I wanted to sign up for the fragrance review board but it wont let you use yahoo emails, I don't even remember the email I got from my ISP because I've never used it. My company is always having problems so I've been better off using yahoo mail. Anyone know how I can get on that site without it?


----------



## TessC (Jan 24, 2010)

I had to call my ISP to get the master email addy for my account, hadn't used it in the 5+ years we've had their service. It took a few minutes on the phone to get it worked out, but afaik it's the only way to register on the SRB.


----------



## Tabitha (Jan 24, 2010)

I do not know the answer to your question, but dang, that is a pretty little girl in your avatar!


----------



## JessicaB903 (Jan 24, 2010)

Aww thanks, that's my oldest daughter, I have 2 more kids as well a 3 yr old boy and a 7 month old girl!

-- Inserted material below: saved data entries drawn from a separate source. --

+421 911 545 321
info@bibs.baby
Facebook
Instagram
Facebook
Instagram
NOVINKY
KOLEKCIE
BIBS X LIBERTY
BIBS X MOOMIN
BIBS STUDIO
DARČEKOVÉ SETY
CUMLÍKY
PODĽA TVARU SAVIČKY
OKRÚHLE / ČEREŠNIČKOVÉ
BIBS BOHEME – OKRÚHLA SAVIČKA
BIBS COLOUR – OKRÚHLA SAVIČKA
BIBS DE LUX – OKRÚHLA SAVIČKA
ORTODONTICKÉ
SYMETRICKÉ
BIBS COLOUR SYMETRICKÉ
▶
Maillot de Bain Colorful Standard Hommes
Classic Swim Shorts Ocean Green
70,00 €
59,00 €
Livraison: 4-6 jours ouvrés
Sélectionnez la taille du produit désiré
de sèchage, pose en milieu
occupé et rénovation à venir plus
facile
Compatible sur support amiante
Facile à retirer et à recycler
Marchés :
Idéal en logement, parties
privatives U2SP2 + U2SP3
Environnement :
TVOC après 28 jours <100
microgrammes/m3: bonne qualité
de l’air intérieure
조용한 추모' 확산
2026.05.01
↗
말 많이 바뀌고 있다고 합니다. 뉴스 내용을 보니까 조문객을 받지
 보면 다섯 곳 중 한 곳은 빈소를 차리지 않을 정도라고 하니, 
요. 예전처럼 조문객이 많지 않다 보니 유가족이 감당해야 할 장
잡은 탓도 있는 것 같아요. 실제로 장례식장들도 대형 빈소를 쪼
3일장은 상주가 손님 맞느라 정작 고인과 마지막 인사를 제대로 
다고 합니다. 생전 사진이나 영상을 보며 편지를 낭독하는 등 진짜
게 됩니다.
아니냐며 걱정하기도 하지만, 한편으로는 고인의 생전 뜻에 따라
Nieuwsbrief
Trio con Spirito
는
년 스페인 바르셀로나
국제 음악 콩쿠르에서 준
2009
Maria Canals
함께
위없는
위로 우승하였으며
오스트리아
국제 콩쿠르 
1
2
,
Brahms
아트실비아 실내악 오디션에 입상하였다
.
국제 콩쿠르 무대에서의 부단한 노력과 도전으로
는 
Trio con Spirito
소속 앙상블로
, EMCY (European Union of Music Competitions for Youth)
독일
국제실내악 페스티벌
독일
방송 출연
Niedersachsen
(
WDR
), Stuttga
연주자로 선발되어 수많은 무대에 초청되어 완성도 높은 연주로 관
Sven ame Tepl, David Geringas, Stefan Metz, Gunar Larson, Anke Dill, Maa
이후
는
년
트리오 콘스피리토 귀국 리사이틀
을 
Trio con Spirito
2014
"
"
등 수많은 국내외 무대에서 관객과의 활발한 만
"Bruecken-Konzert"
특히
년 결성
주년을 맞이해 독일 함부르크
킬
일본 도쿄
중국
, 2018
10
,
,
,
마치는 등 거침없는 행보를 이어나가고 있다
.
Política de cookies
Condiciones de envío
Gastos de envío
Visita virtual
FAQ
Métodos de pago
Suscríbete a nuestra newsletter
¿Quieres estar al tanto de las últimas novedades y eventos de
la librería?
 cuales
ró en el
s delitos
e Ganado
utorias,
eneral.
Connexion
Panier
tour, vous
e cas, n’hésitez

We took that picture at Christmas when we were playing with some make up my little sister got!


----------



## carebear (Jan 24, 2010)

JessicaB903 said:
			
		

> I'm not sure if this is in the right place so feel free to move it if it's not!
> 
> I wanted to sign up for the fragrance review board but it wont let you use yahoo emails, I don't even remember the email I got from my ISP because I've never used it. My company is always having problems so I've been better off using yahoo mail. Anyone know how I can get on that site without it?


You cannot.  She put that rule into place (no free email accounts) after many frustrating and time consuming battles with spam.  She makes no exceptions.

If you want to use your work email to sign on, I can tell you that in the 4 years I've belonged I got no more than two emails from her site.  One was the confirmation "click here to activate your account" and the other a few years later was the new web addy since she had to move it.  So maybe you can get away with using your work email.


----------



## Overthemoon (Jan 24, 2010)

I feel your pain. Internet is part of my rent so I do not have an isp addy. And my work email is not accepted either. Which kind of sucks since I work for the isp company, but whatever. Everyone here is really helpful when it comes to reviews so I hope it's good enough.


----------



## JessicaB903 (Jan 25, 2010)

Ok, well I will just have to wait then I'm about to switch companies sometime next month so I will wait and then join when I get the new company. This one sucks it messes up too much! And too expensive!!!


----------